Entre tanto, se redactó una regla marcada por la influencia de la curia romana y del Papa que convirtió el movimiento en una orden religiosa: la Orden de los Frailes Menores, con estructura y propósitos definidos. Francisco, con dolor, la aceptó humildemente.

Pero dejó claro que no la discutiría más sino dando ejemplos del primitivo sueño. La ley triunfó sobre la vida, el poder encorsetó el carisma. Pero quedó el espíritu de Francisco: de pobreza, de sencillez y de hermandad universal que nos inspiran hasta el día de hoy. Murió en medio de una gran frustración personal, pero sin perder la alegría. Murió cantando cantilenas de amor provenzales y salmos.

Francisco de Roma seguramente estará enfrentándose a su «gran tentación», no menor que la de Francisco de Asís. Tendrá que reformar la Curia romana, una institución que cuenta con cerca de mil años. Ahí está cristalizado el poder sagrado (sacra protestas) de forma administrativa. A fin de cuentas se trata de administrar una institución con una población como la de China: mil doscientos millones de católicos.

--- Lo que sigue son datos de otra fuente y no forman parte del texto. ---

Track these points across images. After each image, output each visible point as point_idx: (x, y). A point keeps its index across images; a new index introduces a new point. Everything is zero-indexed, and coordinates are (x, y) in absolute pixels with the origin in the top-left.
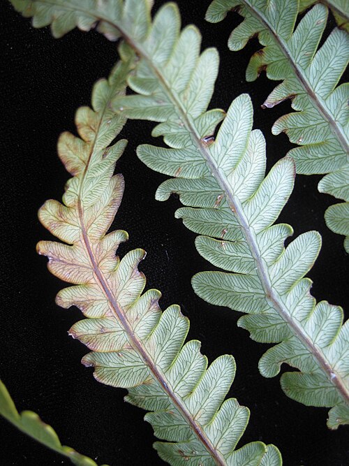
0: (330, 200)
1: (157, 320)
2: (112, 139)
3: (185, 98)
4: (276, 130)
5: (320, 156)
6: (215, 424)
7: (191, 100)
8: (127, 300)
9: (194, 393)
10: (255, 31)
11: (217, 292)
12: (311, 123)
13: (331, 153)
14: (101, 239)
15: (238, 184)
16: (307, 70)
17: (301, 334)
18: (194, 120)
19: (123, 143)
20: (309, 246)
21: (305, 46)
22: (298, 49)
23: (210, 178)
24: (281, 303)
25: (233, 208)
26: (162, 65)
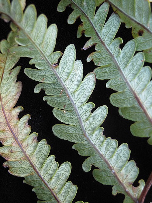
0: (111, 91)
1: (36, 146)
2: (13, 66)
3: (42, 47)
4: (88, 60)
5: (107, 71)
6: (62, 193)
7: (46, 48)
8: (23, 137)
9: (53, 179)
10: (79, 15)
11: (63, 134)
12: (104, 56)
13: (112, 70)
14: (11, 110)
15: (70, 85)
16: (101, 32)
17: (99, 152)
18: (48, 57)
19: (19, 68)
20: (102, 112)
21: (100, 21)
22: (97, 23)
23: (57, 82)
24: (90, 138)
25: (68, 95)
26: (30, 32)
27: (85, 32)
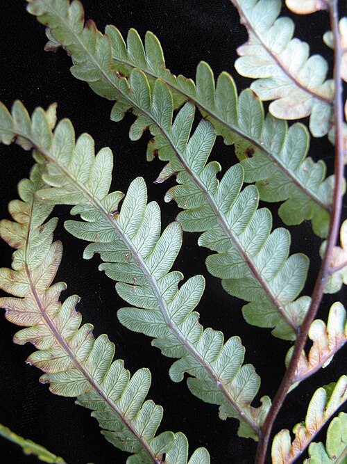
0: (207, 252)
1: (92, 346)
2: (45, 218)
3: (90, 186)
4: (167, 199)
5: (199, 217)
6: (139, 418)
7: (95, 187)
8: (68, 333)
9: (122, 397)
10: (146, 125)
11: (134, 322)
12: (191, 192)
13: (207, 216)
14: (47, 290)
15: (140, 245)
16: (184, 153)
17: (194, 353)
18: (100, 201)
19: (55, 220)
20: (196, 287)
21: (181, 135)
22: (177, 138)
23: (119, 240)
24: (178, 330)
25: (138, 262)
26: (65, 165)
27: (159, 153)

Pero inmediatamente hay que advertir: donde hay poder difícilmente son posibles el amor y la misericordia. Es el imperio de la doctrina, el orden y la ley, que por su naturaleza incluyen o excluyen, aprueban o condenan.

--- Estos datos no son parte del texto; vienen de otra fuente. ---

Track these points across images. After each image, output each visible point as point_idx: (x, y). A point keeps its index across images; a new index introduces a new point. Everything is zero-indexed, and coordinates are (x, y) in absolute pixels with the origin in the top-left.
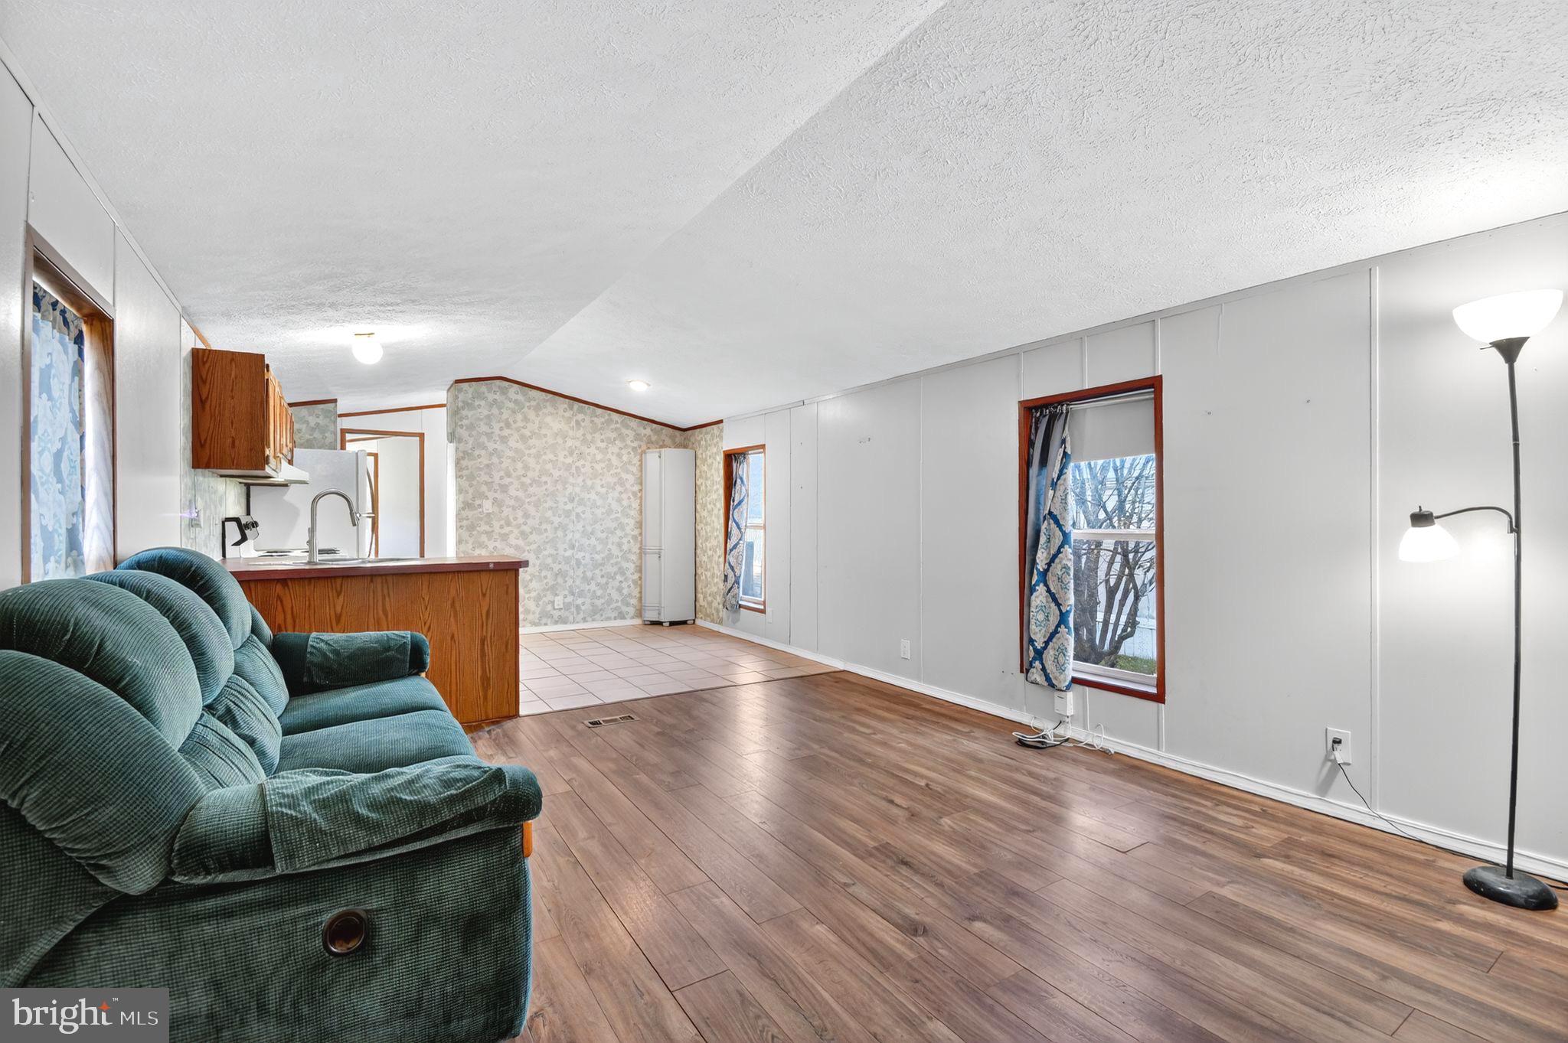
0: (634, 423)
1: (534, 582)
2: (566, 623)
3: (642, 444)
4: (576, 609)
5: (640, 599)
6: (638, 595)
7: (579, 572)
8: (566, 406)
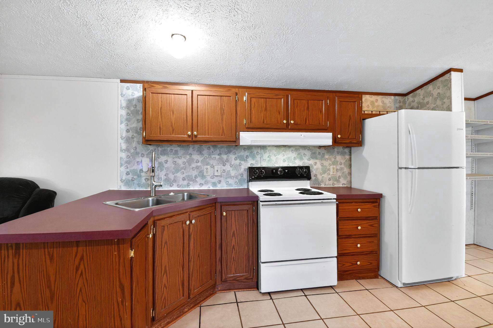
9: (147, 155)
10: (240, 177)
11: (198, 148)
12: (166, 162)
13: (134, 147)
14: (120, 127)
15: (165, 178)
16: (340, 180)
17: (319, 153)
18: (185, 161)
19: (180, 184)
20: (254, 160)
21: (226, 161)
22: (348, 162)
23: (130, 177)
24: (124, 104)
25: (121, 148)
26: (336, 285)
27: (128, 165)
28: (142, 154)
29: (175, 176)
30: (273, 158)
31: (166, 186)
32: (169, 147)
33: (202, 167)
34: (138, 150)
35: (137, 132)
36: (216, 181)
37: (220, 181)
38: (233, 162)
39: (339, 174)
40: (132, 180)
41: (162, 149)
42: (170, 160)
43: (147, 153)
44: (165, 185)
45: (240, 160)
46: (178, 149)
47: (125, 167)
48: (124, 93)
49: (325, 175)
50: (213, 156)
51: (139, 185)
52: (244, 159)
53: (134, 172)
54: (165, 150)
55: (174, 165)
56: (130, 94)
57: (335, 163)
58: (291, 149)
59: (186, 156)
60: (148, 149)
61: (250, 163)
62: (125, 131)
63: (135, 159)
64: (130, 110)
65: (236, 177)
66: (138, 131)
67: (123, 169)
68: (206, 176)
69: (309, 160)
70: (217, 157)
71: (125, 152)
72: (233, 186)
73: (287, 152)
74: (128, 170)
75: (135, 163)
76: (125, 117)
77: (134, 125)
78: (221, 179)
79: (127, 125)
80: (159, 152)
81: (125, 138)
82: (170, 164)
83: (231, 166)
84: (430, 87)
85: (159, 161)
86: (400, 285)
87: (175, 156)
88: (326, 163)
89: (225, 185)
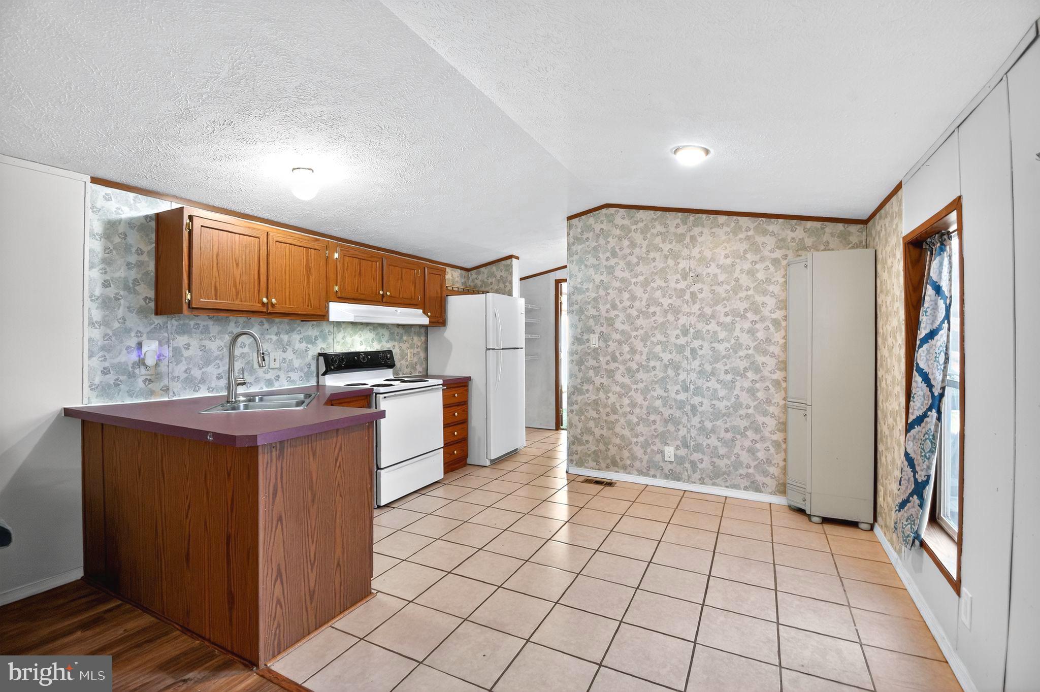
0: (775, 226)
1: (641, 425)
2: (678, 480)
3: (787, 252)
4: (692, 466)
5: (785, 469)
6: (782, 464)
7: (695, 421)
8: (678, 221)
9: (148, 333)
10: (306, 369)
11: (244, 322)
12: (188, 346)
13: (119, 317)
14: (89, 276)
15: (185, 376)
16: (416, 367)
17: (398, 333)
18: (222, 344)
19: (213, 385)
20: (324, 342)
21: (287, 345)
22: (424, 346)
23: (111, 378)
24: (98, 228)
25: (90, 318)
26: (441, 478)
27: (106, 354)
28: (138, 331)
29: (203, 373)
30: (349, 339)
31: (188, 391)
32: (192, 319)
33: (251, 354)
34: (129, 324)
35: (126, 288)
36: (273, 378)
37: (278, 376)
38: (298, 346)
39: (415, 360)
40: (117, 385)
41: (180, 324)
42: (195, 343)
43: (148, 329)
44: (185, 389)
45: (307, 343)
46: (210, 323)
47: (100, 359)
48: (98, 205)
49: (403, 362)
50: (268, 337)
51: (130, 394)
52: (312, 340)
53: (121, 369)
54: (184, 324)
55: (201, 352)
56: (114, 210)
57: (412, 347)
58: (368, 328)
59: (224, 336)
60: (152, 322)
61: (320, 348)
62: (99, 284)
63: (122, 342)
64: (112, 242)
65: (302, 370)
66: (129, 286)
67: (96, 362)
68: (257, 370)
69: (388, 342)
70: (275, 338)
71: (100, 327)
72: (297, 383)
73: (365, 331)
74: (107, 364)
75: (121, 350)
76: (100, 256)
77: (121, 273)
78: (279, 373)
79: (106, 273)
80: (174, 328)
81: (100, 301)
82: (194, 351)
83: (295, 352)
84: (494, 268)
85: (175, 345)
86: (488, 463)
87: (203, 337)
88: (404, 346)
89: (286, 383)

Donde hay poder, sobre todo en una monarquía absoluta como el Estado Vaticano, siempre surge un anti-poder, intrigas, carrerismo y disputa por el poder. Thomas Hobbes en su famoso Leviatán (1651) lo vio claro: «no se puede garantizar el poder, sino buscando poder y más poder».

Francisco de Roma, actual obispo local y Papa, debe interferir en ese poder, marcado por mil astucias y, a veces, por corrupción. Sabemos por los Papas anteriores que se propusieron reforma de la Curia, las resistencias y frustraciones que tuvieron que soportar, e incluso se sospecha de la eliminación física de algún Papa hecha por la gente de la administración eclesiástica.
Francisco de Roma tiene el espíritu de Francisco de Asís: está por la pobreza, la sencillez y el despojamiento del poder.

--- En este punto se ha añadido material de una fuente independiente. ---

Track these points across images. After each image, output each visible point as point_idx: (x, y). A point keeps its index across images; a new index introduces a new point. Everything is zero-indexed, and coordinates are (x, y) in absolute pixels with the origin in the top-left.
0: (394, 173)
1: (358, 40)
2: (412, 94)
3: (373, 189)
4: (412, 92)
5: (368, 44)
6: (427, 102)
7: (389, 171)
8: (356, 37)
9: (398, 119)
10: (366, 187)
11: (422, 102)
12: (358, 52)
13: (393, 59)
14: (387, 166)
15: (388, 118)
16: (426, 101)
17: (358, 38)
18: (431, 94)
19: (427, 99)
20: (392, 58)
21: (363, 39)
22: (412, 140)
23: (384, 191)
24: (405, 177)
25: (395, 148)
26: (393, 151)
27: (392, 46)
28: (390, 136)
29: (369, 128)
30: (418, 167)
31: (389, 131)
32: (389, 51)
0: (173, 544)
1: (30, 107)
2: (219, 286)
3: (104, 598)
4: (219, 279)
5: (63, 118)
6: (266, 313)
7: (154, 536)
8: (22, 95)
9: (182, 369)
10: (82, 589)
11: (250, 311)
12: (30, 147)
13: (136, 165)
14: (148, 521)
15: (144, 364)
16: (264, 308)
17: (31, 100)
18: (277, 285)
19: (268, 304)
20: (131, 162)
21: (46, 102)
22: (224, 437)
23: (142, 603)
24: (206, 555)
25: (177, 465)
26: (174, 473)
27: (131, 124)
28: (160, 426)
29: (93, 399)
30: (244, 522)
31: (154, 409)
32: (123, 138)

Pero afortunadamente es jesuita, con otra formación y dotado del famoso "discernimiento de espíritus”, propio de la Orden. Manifiesta una ternura explícita en todo lo que hace, pero también puede mostrar un vigor inusitado, como corresponde a un Papa con la misión de restaurar la Iglesia moralmente arruinada.

Francisco de Asís tenía poco consejeros, soñadores como él, que no sabían cómo ayudarlo. Francisco de Roma se ha rodeado de consejeros elegidos de todos los continentes, personas de edad, es decir, con experiencia en el ejercicio del poder sagrado. Éste debería adquirir ahora otro perfil: más de servicio que de mando, más despojado que adornado de los símbolos del poder palaciego, más con "olor a oveja” que a perfume de las flores del altar.
 
 El portador del poder sagrado debe ser antes pastor que portador de la autoridad eclesiástica; presidir más en la caridad y menos con el derecho canónico, debe ser hermano entre sus hermanos, pero con diferentes responsabilidades.
 
¿Francisco de Roma soportará su «gran tentación» inspirado en su homónimo de Asís? Estimo que sabrá tener mano firme y no le faltará coraje para seguir lo que le dicte su "discernimiento de espíritu” para restaurar efectivamente la credibilidad de la Iglesia y devolver la fascinación por la figura de Jesús al cual la Iglesia debe siempre servir.